Il est à remarquer que le prologue avait dû faire mieux augurer du talent et de l'esprit des auteurs : quoiqu'il n'eût pas aux yeux des gens impartiaux et sensés, tout l'apropos qu'on a voulu lui donner, quoiqu'il fût en général plus amer que juste, et plus méchant que gai ; quoiqu'on s'y soit permis des personnalités toujours répréhensibles, on y avait applaudi avec raison une sorte d'invention piquante, quelques critiques fines et spirituelles, quelques couplets malins et bien tournés, et la satyre ingénieuse des pointes et des calembourgs ou de l'afféterie qu'on peut reprocher à quelques ouvrages de plusieurs modernes chansonniers.

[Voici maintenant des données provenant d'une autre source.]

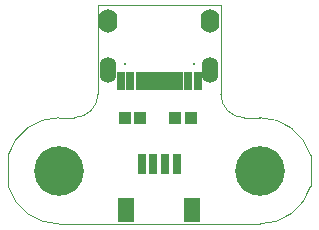
<source format=gts>
G04*
G04 #@! TF.GenerationSoftware,Altium Limited,Altium Designer,21.3.2 (30)*
G04*
G04 Layer_Color=8388736*
%FSLAX43Y43*%
%MOMM*%
G71*
G04*
G04 #@! TF.SameCoordinates,DDF0AE4A-8618-4426-8A3D-72610EC7A679*
G04*
G04*
G04 #@! TF.FilePolarity,Negative*
G04*
G01*
G75*
%ADD11C,0.100*%
%ADD17R,0.500X1.650*%
%ADD18R,0.800X1.650*%
%ADD19R,1.400X2.000*%
%ADD20R,0.800X1.750*%
%ADD21R,1.000X1.050*%
%ADD22C,4.200*%
%ADD23O,1.400X2.200*%
%ADD24O,1.600X2.000*%
%ADD25C,0.200*%
D11*
X102500Y110500D02*
G03*
X98200Y107327I0J-4500D01*
G01*
X119500Y101500D02*
G03*
X123800Y104673I0J4500D01*
G01*
Y107327D02*
G03*
X119500Y110500I-4300J-1327D01*
G01*
X98200Y104673D02*
G03*
X102500Y101500I4300J1327D01*
G01*
X116200Y112500D02*
G03*
X118200Y110500I2000J0D01*
G01*
X103800D02*
G03*
X105800Y112500I0J2000D01*
G01*
X118200Y110500D02*
X119500D01*
X123800Y104673D02*
Y107327D01*
X102500Y110500D02*
X103800D01*
X116200Y112500D02*
Y120000D01*
X102500Y101500D02*
X119500D01*
X98200Y104673D02*
Y107327D01*
X105800Y112500D02*
Y120000D01*
X116200D01*
D17*
X110750Y113600D02*
D03*
X111750D02*
D03*
X111250D02*
D03*
X110250D02*
D03*
X109750D02*
D03*
X112250D02*
D03*
X112750D02*
D03*
X109250D02*
D03*
D18*
X113450D02*
D03*
X108550D02*
D03*
X114250D02*
D03*
X107750D02*
D03*
D19*
X113800Y102700D02*
D03*
X108200D02*
D03*
D20*
X112500Y106575D02*
D03*
X111500D02*
D03*
X110500D02*
D03*
X109500D02*
D03*
D21*
X108050Y110500D02*
D03*
X109350D02*
D03*
X112350D02*
D03*
X113650D02*
D03*
D22*
X119500Y106000D02*
D03*
X102500D02*
D03*
D23*
X106680Y114515D02*
D03*
X115320D02*
D03*
D24*
Y118695D02*
D03*
X106680D02*
D03*
D25*
X108110Y115045D02*
D03*
X113890D02*
D03*
M02*

</source>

Le Vaudeville venant se confesser de ses torts dans les Champs-Elysées devant Panard et Favart, portant un chapeau pointu et un costume bizarre, armé d'une pointe au lieu de marotte et de grelots, et furieux contre M. Barriolet, qui l'a dénaturé, présente quelque chose de neuf et d'agréable, qui fait pardonner le sel un peu trop caustique de l'épigramme ; mais il ne fallait pas, ce me semble, généraliser contre le théâtre du Vaudeville, les reproches qui ne s'adressent qu'à très-peu d'ouvrages de son répertoire, il ne fallait pas supposer tant de haine contre lui à Favart et à Panard, qui depuis dix ans y trouvent sûrement plus d'hommages dignes d'eux, qu'au théâtre qui les a repoussés constamment et qui a forcé leurs successeurs, les Piis, les Barré, les Radet, les Després, les Deschamps, les Desfontaines, les Ségur, les Phelippons, les Bourgueil, et quelques autres, à se chercher un asyle ; il ne fallait pas porter l'injustice et la mauvaise foi jusqu'à supposer au Vaudeville l'intention de déclarer la guerre à ceux qui veulent chanter la paix, quand il est de fait qu'il l'a chantée le premier et comme elle doit l'être, avec finesse, esprit et gaîté ; c'était montrer mal-adroitement de l'aigreur ; c'était désunir mal à propos les enfans du flonflon ; c'était entamer, pour des intérêts étrangers, une lutte trop inégale et pour le nombre et pour les armes.

Je crois cependant qu'on peut revoir avec plaisir la Confession du Vaudeville, surtout si les Acteurs du théâtre Favart s'appliquent davantage à ne pas justifier le reproche qu'on leur fait, d'avoir perdu, dans l'usage de chanter l'ariette, celui de chanter la chanson : mais il faut que les Auteurs renoncent à l'espérance de nuire au succès de la Tragédie au Vaudeville, et à celui d'une foule de pièces qui fondent la solidité du répertoire du théâtre de la rue de Chartres.